When Tom Conophy, executive vice president and CTO at Starwood Hotels & Resorts Worldwide, started thinking about replacing the company’s legacy systems and outsourcing vendor in 2003, he considered breaking up the long-standing deal it had with IBM. In September 2004, however, Starwood signed a seven-year, $US100 million outsourcing deal with HP to build a new reservation system and run the bulk of its IT services.
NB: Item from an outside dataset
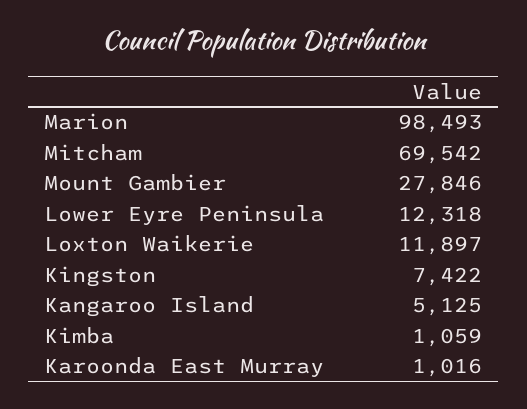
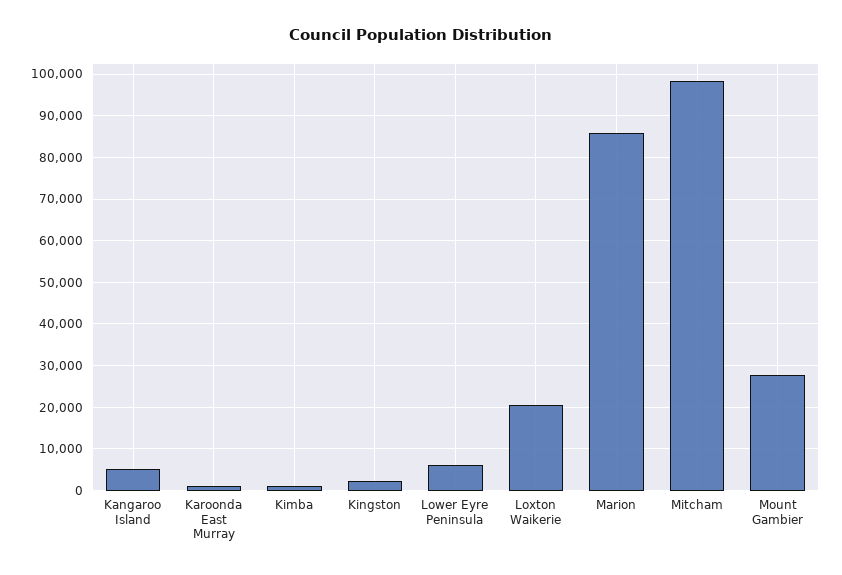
Marion: 98493 -> 86000
Mitcham: 69542 -> 98000
Lower Eyre Peninsula: 12318 -> 6000
Loxton Waikerie: 11897 -> 20000
Kingston: 7422 -> 2000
“In the end, we felt we could avoid the extra legal negotiations, contract definitions and handoffs we would have had to deal with had we gone with four or five different providers,” says Conophy. “We wanted to avoid the complexity and the finger-pointing.”

While a growing number of companies choose to work with three to five outsourcing vendors (some juggling many more), companies that feel they are in the driver’s seat with their vendor may not need more. “Companies should stay with what they know, who they trust and what they perceive to be a good deal,” says Dane Anderson, program director of xxxMeta Group’sxxx Technology Research Services. “There is no one right number of outsourcing partners.”

Conophy says that the decision to award the major contract to one vendor hinged in part on HP’s agreement to undergo third-party benchmarking “to a greater degree” than IBM, and to allow Starwood to retain intellectual property for the codeveloped system. Starwood also manages smaller outsourcing contracts with Unisys for broadband services on its properties and several other smaller providers for telephony, but it now considers HP its major outsourcing partner.

Some large outsourcers are so eager to get the big deals right now that they are willing to make concessions – such as agreeing to regular third-party benchmarking – in order to get new business. “Vendors are very hungry and willing to bend over backward to procure the clients,” says Howard Spilko, partner and cohead of the outsourcing and technology transactions group at the law firm Kramer, Levin Naftalis & Frankel. In Starwood’s case, the company has been rewarded for choosing one vendor with the ability to closely monitor the vendor’s progress and benchmark its service-level agreements against other outsourcers during the life of the contract.

“We’re in it for the long haul,” says Conophy. “But the regular report card will allow us to validate that the relationship is where it should be.”